What you have to do:
Whatever pictures appear, omit them, and repeat the data below exactly.

Dataset items:
* * * *

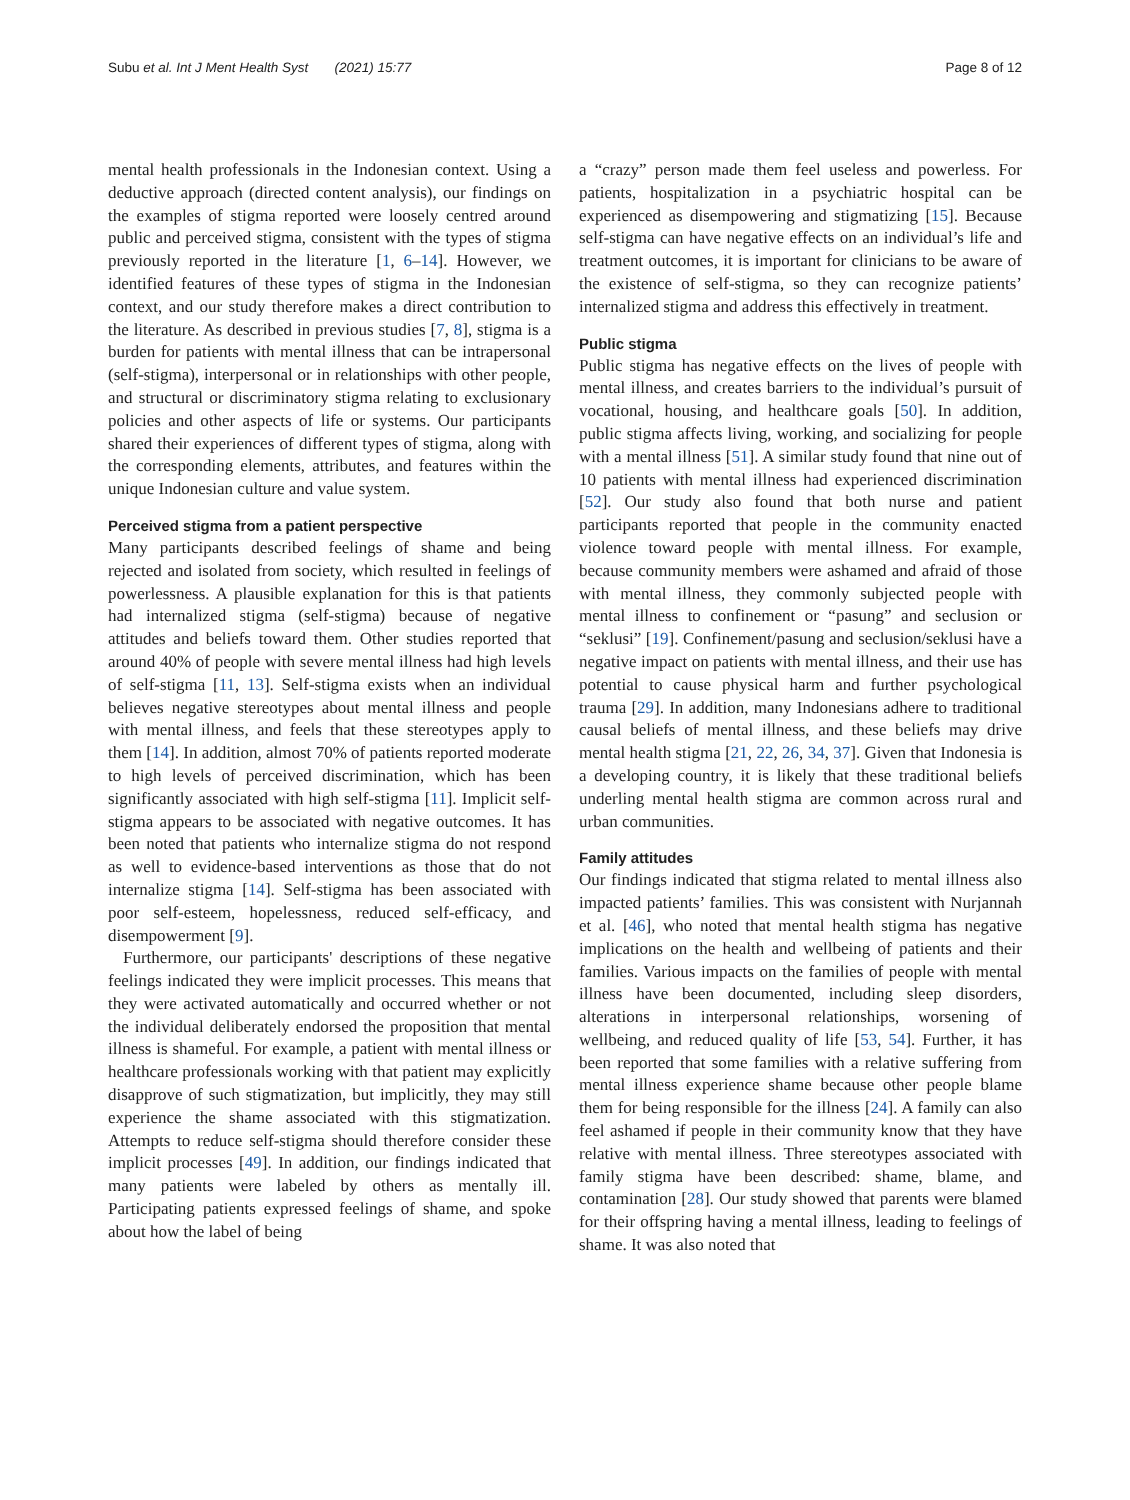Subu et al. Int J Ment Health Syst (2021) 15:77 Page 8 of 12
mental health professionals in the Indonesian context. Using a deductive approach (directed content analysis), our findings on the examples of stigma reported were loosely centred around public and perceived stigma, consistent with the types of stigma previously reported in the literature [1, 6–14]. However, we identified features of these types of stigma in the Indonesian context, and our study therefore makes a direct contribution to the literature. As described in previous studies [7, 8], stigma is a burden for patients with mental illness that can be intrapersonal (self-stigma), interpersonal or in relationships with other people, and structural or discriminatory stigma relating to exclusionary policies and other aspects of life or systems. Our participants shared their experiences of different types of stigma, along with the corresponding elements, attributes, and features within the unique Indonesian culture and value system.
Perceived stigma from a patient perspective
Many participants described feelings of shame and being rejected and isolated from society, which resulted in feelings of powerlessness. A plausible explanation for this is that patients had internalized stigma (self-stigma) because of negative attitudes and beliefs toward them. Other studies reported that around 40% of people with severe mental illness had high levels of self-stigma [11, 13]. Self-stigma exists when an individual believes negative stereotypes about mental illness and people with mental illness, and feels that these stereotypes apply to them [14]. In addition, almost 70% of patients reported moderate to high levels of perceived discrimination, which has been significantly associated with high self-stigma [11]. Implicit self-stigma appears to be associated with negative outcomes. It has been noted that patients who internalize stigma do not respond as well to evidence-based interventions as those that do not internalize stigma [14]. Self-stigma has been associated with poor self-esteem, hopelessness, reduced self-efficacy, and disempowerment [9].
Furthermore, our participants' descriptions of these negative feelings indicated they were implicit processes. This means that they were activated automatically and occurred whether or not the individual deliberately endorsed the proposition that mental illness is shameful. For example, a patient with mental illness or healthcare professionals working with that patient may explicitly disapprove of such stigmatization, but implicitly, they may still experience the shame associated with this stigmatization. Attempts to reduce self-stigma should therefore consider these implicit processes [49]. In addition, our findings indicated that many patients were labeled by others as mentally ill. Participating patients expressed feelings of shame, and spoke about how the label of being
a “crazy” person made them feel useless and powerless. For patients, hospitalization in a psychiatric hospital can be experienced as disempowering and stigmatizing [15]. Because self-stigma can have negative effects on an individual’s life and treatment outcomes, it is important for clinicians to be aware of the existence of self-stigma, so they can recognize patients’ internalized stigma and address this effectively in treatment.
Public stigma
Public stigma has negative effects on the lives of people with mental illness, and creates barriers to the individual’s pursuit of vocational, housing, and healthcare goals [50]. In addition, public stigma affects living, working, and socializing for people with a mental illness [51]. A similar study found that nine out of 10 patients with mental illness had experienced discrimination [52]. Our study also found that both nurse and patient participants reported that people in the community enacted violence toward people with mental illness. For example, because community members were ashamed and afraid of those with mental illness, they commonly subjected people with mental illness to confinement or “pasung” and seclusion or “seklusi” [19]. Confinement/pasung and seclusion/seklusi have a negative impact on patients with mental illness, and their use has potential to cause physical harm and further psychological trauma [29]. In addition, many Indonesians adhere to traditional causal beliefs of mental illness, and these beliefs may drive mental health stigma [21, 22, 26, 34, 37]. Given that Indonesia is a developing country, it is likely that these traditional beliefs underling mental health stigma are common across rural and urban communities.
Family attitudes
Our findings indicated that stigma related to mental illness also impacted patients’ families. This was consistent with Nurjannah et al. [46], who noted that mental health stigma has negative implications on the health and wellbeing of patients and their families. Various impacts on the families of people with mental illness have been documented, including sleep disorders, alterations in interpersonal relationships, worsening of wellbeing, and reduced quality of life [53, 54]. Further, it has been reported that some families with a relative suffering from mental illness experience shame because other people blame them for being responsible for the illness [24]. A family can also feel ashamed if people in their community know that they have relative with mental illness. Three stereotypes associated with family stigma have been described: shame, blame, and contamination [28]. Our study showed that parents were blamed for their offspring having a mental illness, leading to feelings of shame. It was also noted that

* * * *

Result below:
Subu et al. Int J Ment Health Syst (2021) 15:77 Page 8 of 12
mental health professionals in the Indonesian context. Using a deductive approach (directed content analysis), our findings on the examples of stigma reported were loosely centred around public and perceived stigma, consistent with the types of stigma previously reported in the literature [1, 6–14]. However, we identified features of these types of stigma in the Indonesian context, and our study therefore makes a direct contribution to the literature. As described in previous studies [7, 8], stigma is a burden for patients with mental illness that can be intrapersonal (self-stigma), interpersonal or in relationships with other people, and structural or discriminatory stigma relating to exclusionary policies and other aspects of life or systems. Our participants shared their experiences of different types of stigma, along with the corresponding elements, attributes, and features within the unique Indonesian culture and value system.
Perceived stigma from a patient perspective
Many participants described feelings of shame and being rejected and isolated from society, which resulted in feelings of powerlessness. A plausible explanation for this is that patients had internalized stigma (self-stigma) because of negative attitudes and beliefs toward them. Other studies reported that around 40% of people with severe mental illness had high levels of self-stigma [11, 13]. Self-stigma exists when an individual believes negative stereotypes about mental illness and people with mental illness, and feels that these stereotypes apply to them [14]. In addition, almost 70% of patients reported moderate to high levels of perceived discrimination, which has been significantly associated with high self-stigma [11]. Implicit self-stigma appears to be associated with negative outcomes. It has been noted that patients who internalize stigma do not respond as well to evidence-based interventions as those that do not internalize stigma [14]. Self-stigma has been associated with poor self-esteem, hopelessness, reduced self-efficacy, and disempowerment [9].
Furthermore, our participants' descriptions of these negative feelings indicated they were implicit processes. This means that they were activated automatically and occurred whether or not the individual deliberately endorsed the proposition that mental illness is shameful. For example, a patient with mental illness or healthcare professionals working with that patient may explicitly disapprove of such stigmatization, but implicitly, they may still experience the shame associated with this stigmatization. Attempts to reduce self-stigma should therefore consider these implicit processes [49]. In addition, our findings indicated that many patients were labeled by others as mentally ill. Participating patients expressed feelings of shame, and spoke about how the label of being
a “crazy” person made them feel useless and powerless. For patients, hospitalization in a psychiatric hospital can be experienced as disempowering and stigmatizing [15]. Because self-stigma can have negative effects on an individual’s life and treatment outcomes, it is important for clinicians to be aware of the existence of self-stigma, so they can recognize patients’ internalized stigma and address this effectively in treatment.
Public stigma
Public stigma has negative effects on the lives of people with mental illness, and creates barriers to the individual’s pursuit of vocational, housing, and healthcare goals [50]. In addition, public stigma affects living, working, and socializing for people with a mental illness [51]. A similar study found that nine out of 10 patients with mental illness had experienced discrimination [52]. Our study also found that both nurse and patient participants reported that people in the community enacted violence toward people with mental illness. For example, because community members were ashamed and afraid of those with mental illness, they commonly subjected people with mental illness to confinement or “pasung” and seclusion or “seklusi” [19]. Confinement/pasung and seclusion/seklusi have a negative impact on patients with mental illness, and their use has potential to cause physical harm and further psychological trauma [29]. In addition, many Indonesians adhere to traditional causal beliefs of mental illness, and these beliefs may drive mental health stigma [21, 22, 26, 34, 37]. Given that Indonesia is a developing country, it is likely that these traditional beliefs underling mental health stigma are common across rural and urban communities.
Family attitudes
Our findings indicated that stigma related to mental illness also impacted patients’ families. This was consistent with Nurjannah et al. [46], who noted that mental health stigma has negative implications on the health and wellbeing of patients and their families. Various impacts on the families of people with mental illness have been documented, including sleep disorders, alterations in interpersonal relationships, worsening of wellbeing, and reduced quality of life [53, 54]. Further, it has been reported that some families with a relative suffering from mental illness experience shame because other people blame them for being responsible for the illness [24]. A family can also feel ashamed if people in their community know that they have relative with mental illness. Three stereotypes associated with family stigma have been described: shame, blame, and contamination [28]. Our study showed that parents were blamed for their offspring having a mental illness, leading to feelings of shame. It was also noted that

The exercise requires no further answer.